Sejumlah pekerja mengamati layar komputer di ruang operator di area smelter PT Vale Indonesia Tbk di Sorowako, Luwu Timur, Sulawesi Selatan
Pekerja menunjukkan hasil tes kualitas air yang telah diolah di kolam pengendapan di fasilitas pengelolaan air limpasan tambang milik PT Vale Indonesia (kanan) dan air yang belum diolah (kiri)
Pekerja menunjukkan biji nikel mentah di area smelter PT Vale Indonesia Tbk di Sorowako, Luwu Timur, Sulawesi Selatan
Pekerja melakukan komunikasi melalui handy talky di area smelter PT Vale Indonesia Tbk di Sorowako, Luwu Timur, Sulawesi Selatan
Pekerja menggunakan alat berat mengangkut biji nikel mentah di area smelter PT Vale Indonesia Tbk di Sorowako, Luwu Timur, Sulawesi Selatan
Sejumlah operator dump truck mengangkut slag atau limbah nikel untuk dibawa ke tempat penampungan khusus Bahan Berbahaya dan Beracun (B3) di area smelter PT Vale Indonesia Tbk di Sorowako, Luwu Timur, Sulawesi Selatan
Pekerja menggunakan pakaian tahan api saat mengeluarkan biji nikel dari tanur dalam proses furnace di smelter PT Vale Indonesia Tbk di Sorowako, Luwu Timur, Sulawesi Selatan
Pekerja menunjukkan biji nikel matte di smelter PT Vale Indonesia Tbk di Sorowako, Luwu Timur, Sulawesi Selatan
Suasana pertambangan nikel dengan latar belakang smelter milik PT Vale Indonesia Tbk di Sorowako, Luwu Timur, Sulawesi Selatan
Wartawan mengambil foto alur pembentukan limpasan air tambang nikel milik PT Vale Indonesia Tbk di Sorowako, Luwu Timur, Sulawesi Selatan
Bibit tumbuhan yang ada di Taman Kehati Sawerigading Wallacea kawasan bekas pertambangan nikel PT Vale Indonesia di Sorowako, Luwu Timur, Sulawesi Selatan
Pekerja mengamati bibit tumbuhan yang ada di Taman Kehati Sawerigading Wallacea kawasan bekas pertambangan nikel PT Vale Indonesia di Sorowako, Luwu Timur, Sulawesi Selatan
Pekerja mengamati pepohonan Hutan Himalaya di kawasan bekas pertambangan nikel PT Vale Indonesia di Sorowako, Sulawesi Selatan
Petugas memberi makan sejumlah rusa yang ditangkarkan di Taman Kehati Sawerigading Wallacea kawasan bekas pertambangan nikel PT Vale Indonesia di Sorowako, Luwu Timur, Sulawesi Selatan
Kawasan hutan himalaya bekas tambang nikel milik PT Vale Indonesia Tbk di Sorowako, Luwu Timur, Sulawesi Selatan

Di dunia modern, nikel mungkin tidak sepopuler emas atau minyak. Namun di balik ukuran atomnya yang kecil, logam berwarna keperakan ini menyimpan kekuatan besar. Ia menjadi bahan utama baja tahan karat, baterai kendaraan listrik, hingga komponen satelit. Tanpa nikel, ponsel canggih, mobil listrik, atau turbin angin yang kini menjadi simbol energi bersih mungkin tak akan pernah ada.
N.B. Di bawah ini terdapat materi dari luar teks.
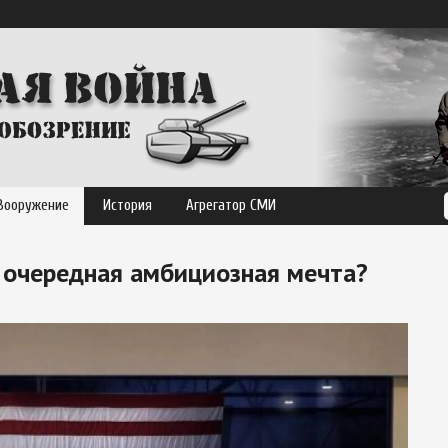
Вооружение
История
Агрегатор СМИ
и очередная амбициозная мечта?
Menariknya, sebagian besar nikel dunia berasal dari tanah air  Indonesia. Menurut data U.S. Geological Survey (2024), Indonesia menempati peringkat pertama dunia dalam cadangan dan produksi nikel, menyumbang lebih dari 40 persen pasokan global. Dari Sulawesi hingga Halmahera, logam ini disebut sebagai “minyak baru” di era transisi energi.

Salah satu pemain utama di balik sejarah panjang industri nikel Indonesia adalah PT Vale Indonesia Tbk. Didirikan pada 1968 dengan nama PT Inco, perusahaan ini merupakan hasil kerja sama antara Pemerintah Indonesia dan perusahaan asal Kanada.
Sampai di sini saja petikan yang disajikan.